Nigeria borrowed a total of N1.3 trillion (US$3,170,731,590.00) since 2017 to ensure that generation companies and gas suppliers received adequate funds to continue generating electricity.
A local newspaper, The Punch quoted a report by World Bank titled ‘Resilience Through Reforms’ as saying.
The World Bank said Nigeria’s power sector will cost the Federal Government an additional N3.08 trillion through 2023 if current performance levels and low tariffs persist.
“To ensure that Gencos and gas suppliers receive enough payments to continue generating electricity, since 2017, the FGN has borrowed a total of N1.3tn ($4.2bn).
“In 2019, total FGN support reached N524bn ($1.7bn), 0.4 percent of GDP – higher than the N428bn budget for health and just 20 percent less than the N650bn budgeted for education.”
The Bank noted that even though all the six generation companies and eleven distribution companies have been privatised, the Federal Government, through the Nigerian Bulk Electricity Trading Company, buys electricity from the GENCOs and independent power producers before reselling to the Discos.
According to the Bank, government through the Nigeria Electricity Regulatory Commission regulates tariff in the sector instead of allowing market forces to determine it.
It added that the transmission company of Nigeria was still strictly government-owned.

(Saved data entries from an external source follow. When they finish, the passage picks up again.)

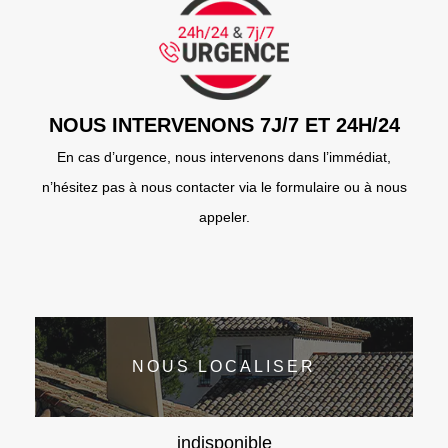
NOUS INTERVENONS 7J/7 ET 24H/24
En cas d’urgence, nous intervenons dans l’immédiat,
n’hésitez pas à nous contacter via le formulaire ou à nous
appeler.
NOUS LOCALISER
indisponible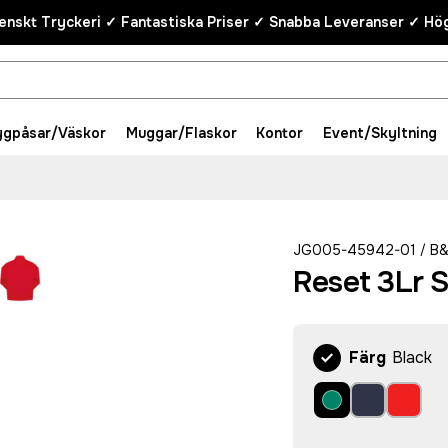
enskt Tryckeri ✓ Fantastiska Priser ✓ Snabba Leveranser ✓ Hög
ygpåsar/Väskor
Muggar/Flaskor
Kontor
Event/Skyltning
JG005-45942-01
B
/
Reset 3Lr S
Färg
Black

Nigerians pay less than the cost of production for electricity, the report said, adding that this resulted in revenue shortfall.
From 2015 through to 2019, the FG paid N1.68tn as cumulative tariff shortfall, it said, adding that because of foreign exchange depreciation and rising domestic inflation, tariff shortfalls had also been on the rise.
The bank said, “Every Nigerian who receives electricity from a Disco pays less for electricity than the cost of supplying it.
“However, 80 percent of the spending on tariff shortfalls benefits the richest 40 percent of the population; only eight percent benefits the bottom 40 percent, and of this, less than two percent benefits the poorest 20 per cent.
“Significant resources spent on funding tariff shortfalls disproportionately benefit the relatively wealthy who have access to the grid and use more electricity so that ultimately, a big chunk of government’s support goes to those who do not really need help with paying bills.”
The Bank said that 43 per cent of the population i.e. 85 million people lacked access to grid electricity, making Nigeria the nation with the world’s largest energy access deficit.